About this exercise :: Please copy every line with the string "viewing" from the entries below.

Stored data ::
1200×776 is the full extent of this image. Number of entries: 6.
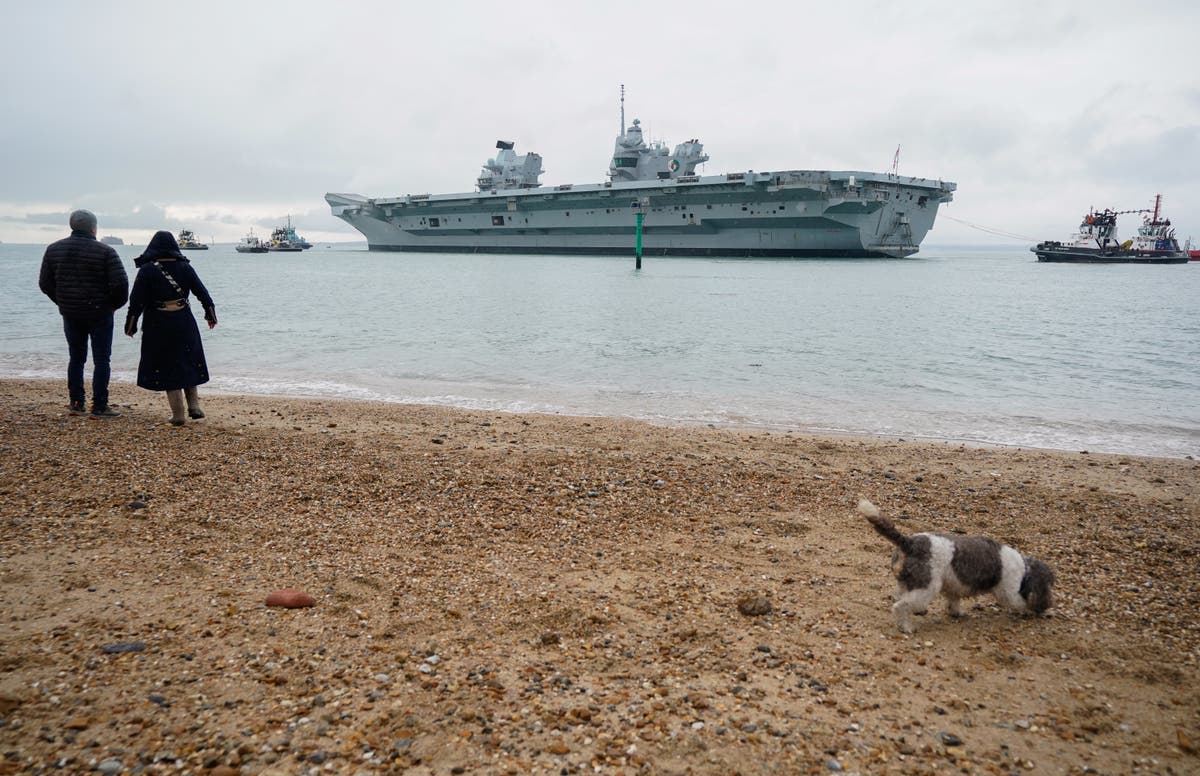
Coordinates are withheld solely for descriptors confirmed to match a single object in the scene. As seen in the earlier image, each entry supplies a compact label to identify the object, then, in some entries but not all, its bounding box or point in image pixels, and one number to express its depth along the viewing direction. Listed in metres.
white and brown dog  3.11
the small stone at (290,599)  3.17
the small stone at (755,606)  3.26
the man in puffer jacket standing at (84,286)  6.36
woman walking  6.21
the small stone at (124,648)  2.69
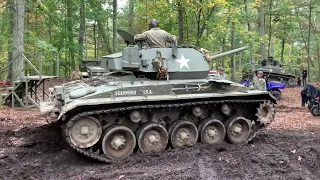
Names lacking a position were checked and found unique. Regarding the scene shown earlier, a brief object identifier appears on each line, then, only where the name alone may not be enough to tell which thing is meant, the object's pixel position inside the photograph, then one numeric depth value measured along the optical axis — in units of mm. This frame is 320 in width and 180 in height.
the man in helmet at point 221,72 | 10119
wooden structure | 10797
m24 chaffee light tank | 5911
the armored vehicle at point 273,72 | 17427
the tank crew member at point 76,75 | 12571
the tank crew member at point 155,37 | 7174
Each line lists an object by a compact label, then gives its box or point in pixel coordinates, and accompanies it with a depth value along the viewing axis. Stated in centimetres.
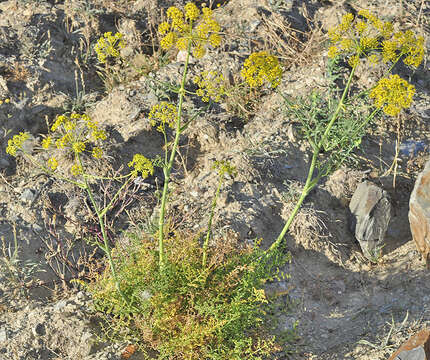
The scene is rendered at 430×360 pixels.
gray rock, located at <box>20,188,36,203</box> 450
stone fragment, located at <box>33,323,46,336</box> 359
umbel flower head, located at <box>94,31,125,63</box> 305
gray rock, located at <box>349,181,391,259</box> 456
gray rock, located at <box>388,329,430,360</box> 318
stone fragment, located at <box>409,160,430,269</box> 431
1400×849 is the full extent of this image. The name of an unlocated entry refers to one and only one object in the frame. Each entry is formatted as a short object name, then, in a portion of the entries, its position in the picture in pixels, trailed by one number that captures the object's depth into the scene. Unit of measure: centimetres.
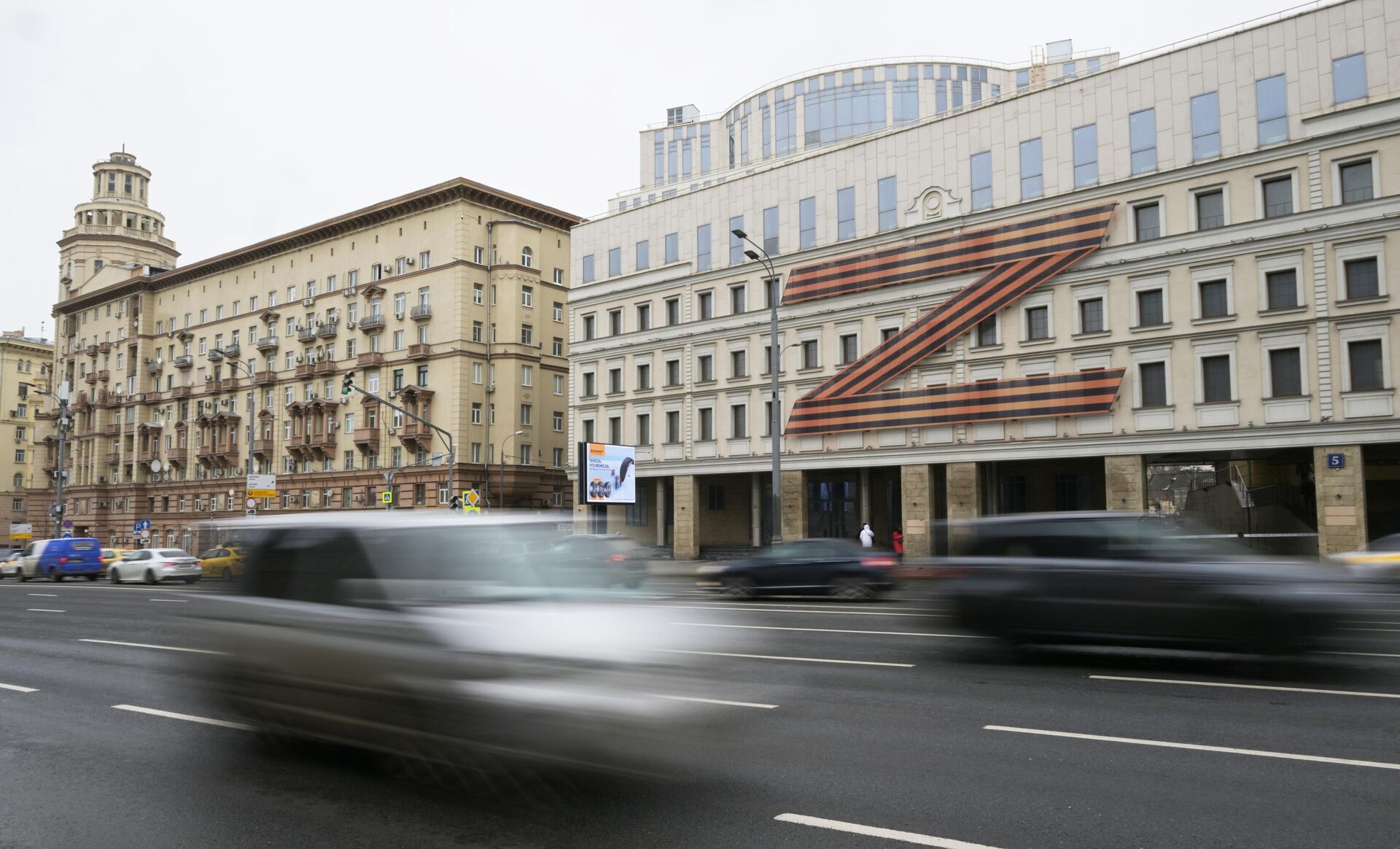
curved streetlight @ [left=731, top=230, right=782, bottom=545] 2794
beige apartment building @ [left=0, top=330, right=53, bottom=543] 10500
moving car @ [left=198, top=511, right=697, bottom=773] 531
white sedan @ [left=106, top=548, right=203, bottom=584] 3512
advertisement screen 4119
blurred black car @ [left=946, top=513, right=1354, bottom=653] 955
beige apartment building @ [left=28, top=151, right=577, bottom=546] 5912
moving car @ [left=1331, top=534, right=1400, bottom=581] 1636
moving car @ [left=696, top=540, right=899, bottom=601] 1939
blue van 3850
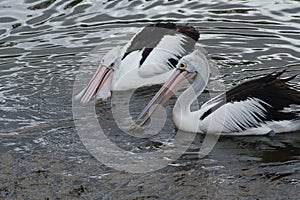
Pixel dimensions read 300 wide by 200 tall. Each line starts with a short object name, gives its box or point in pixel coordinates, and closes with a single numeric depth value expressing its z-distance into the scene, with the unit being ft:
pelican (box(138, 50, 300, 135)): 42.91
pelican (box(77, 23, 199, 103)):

Response ::
Coordinates are withheld solely for descriptors confirmed to match a single object in the scene. As seen in the earlier image, each entry supplies a compact label to identify the object, then, in some entries but not all, its bounding box or point in image pixels, and one number to express its depth along the viewing direction. Listed in metres.
Each line lists an object by a compact label, then gives its box or point in pixel coordinates, and accompanies it with a depth value along the viewing axis. Stated in centimetres.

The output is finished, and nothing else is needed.